• WORK ORDER
Please copy every line of the data in which the string "Recognition" appears.

(Collected data)
════════
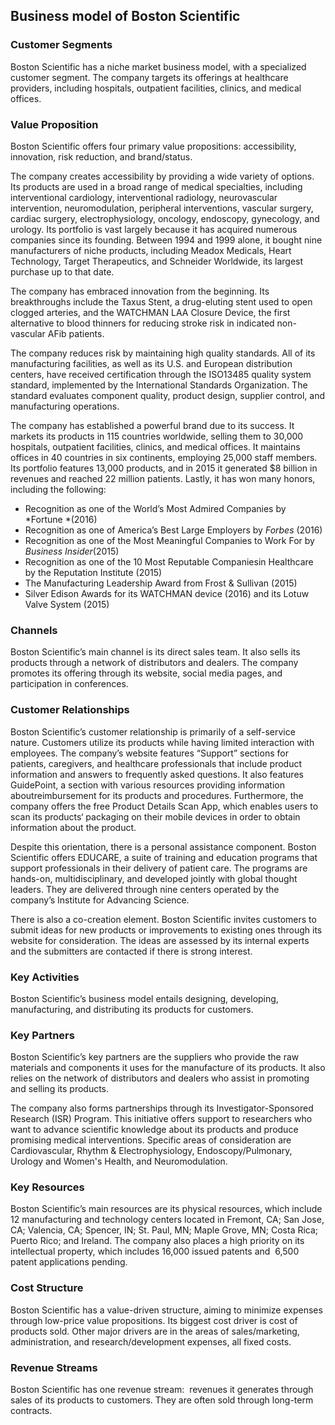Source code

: Business model of Boston Scientific
-----------------------------------

 ### Customer Segments

 Boston Scientific has a niche market business model, with a specialized customer segment. The company targets its offerings at healthcare providers, including hospitals, outpatient facilities, clinics, and medical offices.

 ### Value Proposition

 Boston Scientific offers four primary value propositions: accessibility, innovation, risk reduction, and brand/status.

 The company creates accessibility by providing a wide variety of options. Its products are used in a broad range of medical specialties, including interventional cardiology, interventional radiology, neurovascular intervention, neuromodulation, peripheral interventions, vascular surgery, cardiac surgery, electrophysiology, oncology, endoscopy, gynecology, and urology. Its portfolio is vast largely because it has acquired numerous companies since its founding. Between 1994 and 1999 alone, it bought nine manufacturers of niche products, including Meadox Medicals, Heart Technology, Target Therapeutics, and Schneider Worldwide, its largest purchase up to that date.

 The company has embraced innovation from the beginning. Its breakthroughs include the Taxus Stent, a drug-eluting stent used to open clogged arteries, and the WATCHMAN LAA Closure Device, the first alternative to blood thinners for reducing stroke risk in indicated non-vascular AFib patients.

 The company reduces risk by maintaining high quality standards. All of its manufacturing facilities, as well as its U.S. and European distribution centers, have received certification through the ISO13485 quality system standard, implemented by the International Standards Organization. The standard evaluates component quality, product design, supplier control, and manufacturing operations.

 The company has established a powerful brand due to its success. It markets its products in 115 countries worldwide, selling them to 30,000 hospitals, outpatient facilities, clinics, and medical offices. It maintains offices in 40 countries in six continents, employing 25,000 staff members. Its portfolio features 13,000 products, and in 2015 it generated $8 billion in revenues and reached 22 million patients. Lastly, it has won many honors, including the following:

  * Recognition as one of the World’s Most Admired Companies by *Fortune *(2016)
 * Recognition as one of America’s Best Large Employers by *Forbes* (2016)
 * Recognition as one of the Most Meaningful Companies to Work For by *Business Insider*(2015)
 * Recognition as one of the 10 Most Reputable Companiesin Healthcare by the Reputation Institute (2015)
 * The Manufacturing Leadership Award from Frost & Sullivan (2015)
 * Silver Edison Awards for its WATCHMAN device (2016) and its Lotuw Valve System (2015)
  ### Channels

 Boston Scientific’s main channel is its direct sales team. It also sells its products through a network of distributors and dealers. The company promotes its offering through its website, social media pages, and participation in conferences.

 ### Customer Relationships

 Boston Scientific’s customer relationship is primarily of a self-service nature. Customers utilize its products while having limited interaction with employees. The company’s website features “Support” sections for patients, caregivers, and healthcare professionals that include product information and answers to frequently asked questions. It also features GuidePoint, a section with various resources providing information aboutreimbursement for its products and procedures. Furthermore, the company offers the free Product Details Scan App, which enables users to scan its products‘ packaging on their mobile devices in order to obtain information about the product.

 Despite this orientation, there is a personal assistance component. Boston Scientific offers EDUCARE, a suite of training and education programs that support professionals in their delivery of patient care. The programs are hands-on, multidisciplinary, and developed jointly with global thought leaders. They are delivered through nine centers operated by the company’s Institute for Advancing Science.

 There is also a co-creation element. Boston Scientific invites customers to submit ideas for new products or improvements to existing ones through its website for consideration. The ideas are assessed by its internal experts and the submitters are contacted if there is strong interest.

 ### Key Activities

 Boston Scientific’s business model entails designing, developing, manufacturing, and distributing its products for customers.

 ### Key Partners

 Boston Scientific’s key partners are the suppliers who provide the raw materials and components it uses for the manufacture of its products. It also relies on the network of distributors and dealers who assist in promoting and selling its products.

 The company also forms partnerships through its Investigator-Sponsored Research (ISR) Program. This initiative offers support to researchers who want to advance scientific knowledge about its products and produce promising medical interventions. Specific areas of consideration are Cardiovascular, Rhythm & Electrophysiology, Endoscopy/Pulmonary, Urology and Women's Health, and Neuromodulation.

 ### Key Resources

 Boston Scientific’s main resources are its physical resources, which include 12 manufacturing and technology centers located in Fremont, CA; San Jose, CA; Valencia, CA; Spencer, IN; St. Paul, MN; Maple Grove, MN; Costa Rica; Puerto Rico; and Ireland. The company also places a high priority on its intellectual property, which includes 16,000 issued patents and  6,500 patent applications pending.

 ### Cost Structure

 Boston Scientific has a value-driven structure, aiming to minimize expenses through low-price value propositions. Its biggest cost driver is cost of products sold. Other major drivers are in the areas of sales/marketing, administration, and research/development expenses, all fixed costs.

 ### Revenue Streams

 Boston Scientific has one revenue stream:  revenues it generates through sales of its products to customers. They are often sold through long-term contracts.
════════
• RESPONSE TO THIS TASK
  * Recognition as one of the World’s Most Admired Companies by *Fortune *(2016)
 * Recognition as one of America’s Best Large Employers by *Forbes* (2016)
 * Recognition as one of the Most Meaningful Companies to Work For by *Business Insider*(2015)
 * Recognition as one of the 10 Most Reputable Companiesin Healthcare by the Reputation Institute (2015)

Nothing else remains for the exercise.